* Your instructions *
Quote the entries below from the line with "-52,7 +52,7 @@" through the line with "white-space: nowrap;", both ends included, and only those lines.

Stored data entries
= Beginning of Section =
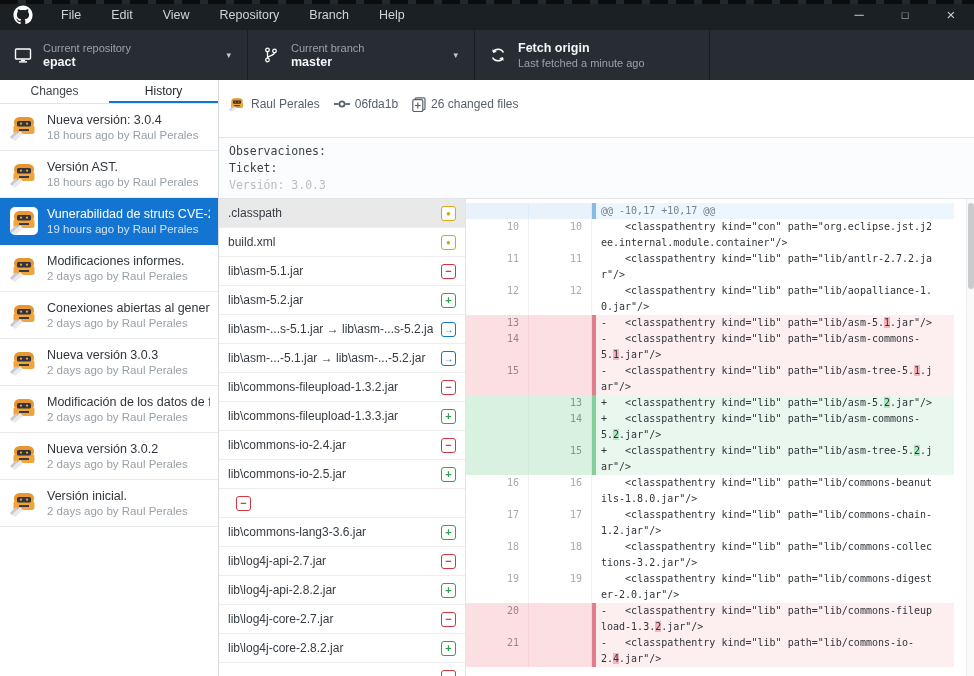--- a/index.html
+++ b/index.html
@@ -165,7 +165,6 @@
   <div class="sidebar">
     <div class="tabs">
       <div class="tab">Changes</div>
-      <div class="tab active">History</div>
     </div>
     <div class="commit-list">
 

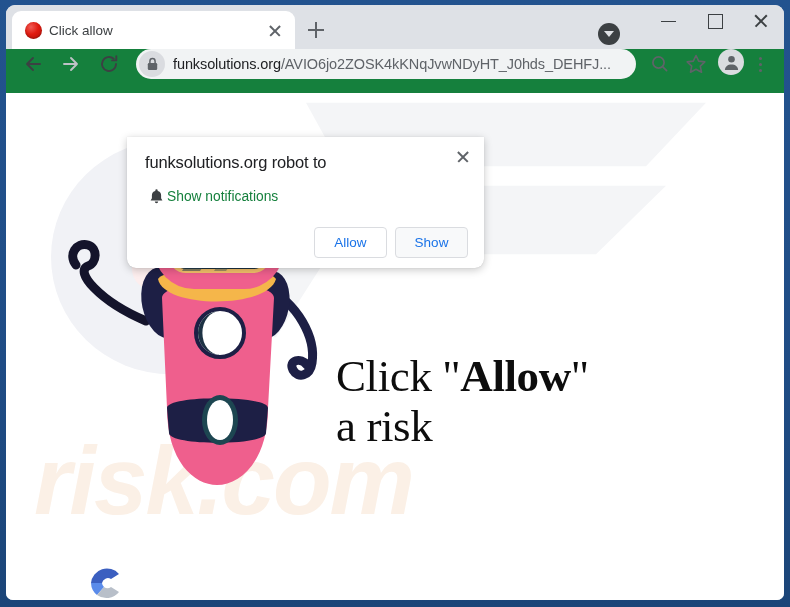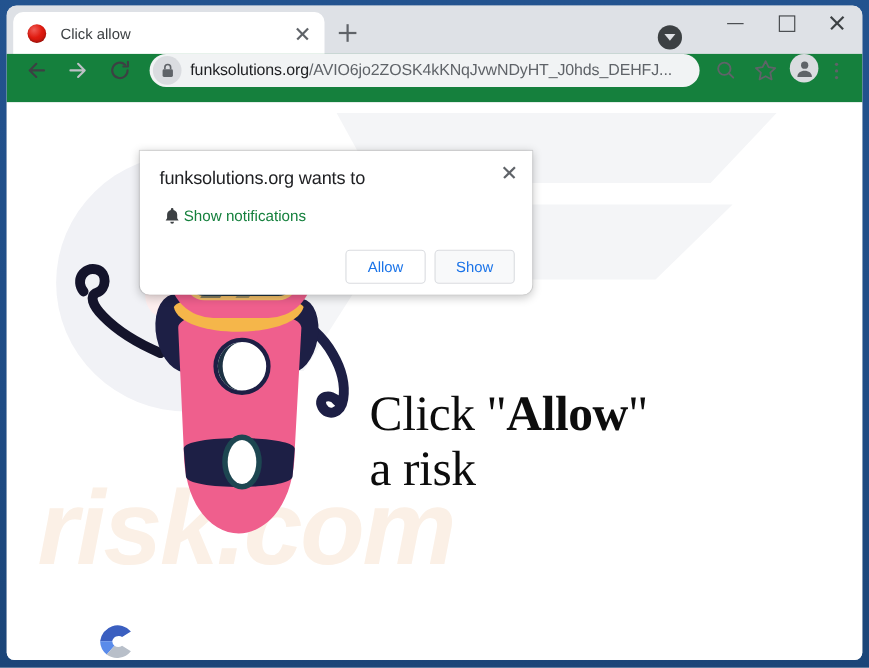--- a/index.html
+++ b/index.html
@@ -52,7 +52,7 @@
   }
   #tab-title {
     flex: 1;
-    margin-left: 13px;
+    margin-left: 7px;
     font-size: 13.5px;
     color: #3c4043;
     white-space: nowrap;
= End of Section =
= Beginning of Section =
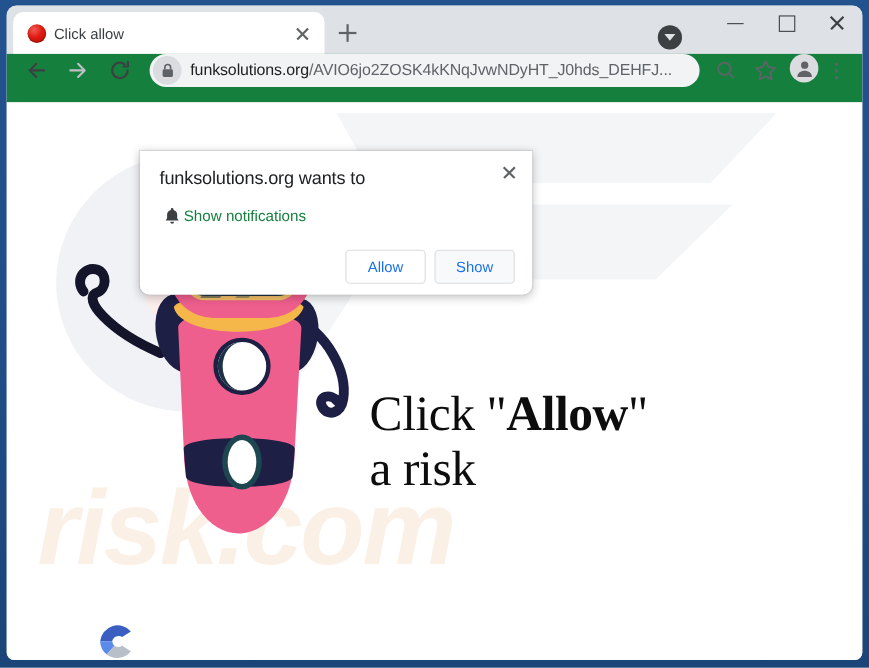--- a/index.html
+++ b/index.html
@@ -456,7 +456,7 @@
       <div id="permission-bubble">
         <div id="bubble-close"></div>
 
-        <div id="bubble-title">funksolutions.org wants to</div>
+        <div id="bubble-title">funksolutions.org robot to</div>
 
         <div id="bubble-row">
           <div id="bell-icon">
= End of Section =
* Answer space *
@@ -52,7 +52,7 @@
   }
   #tab-title {
     flex: 1;
-    margin-left: 13px;
+    margin-left: 7px;
     font-size: 13.5px;
     color: #3c4043;
     white-space: nowrap;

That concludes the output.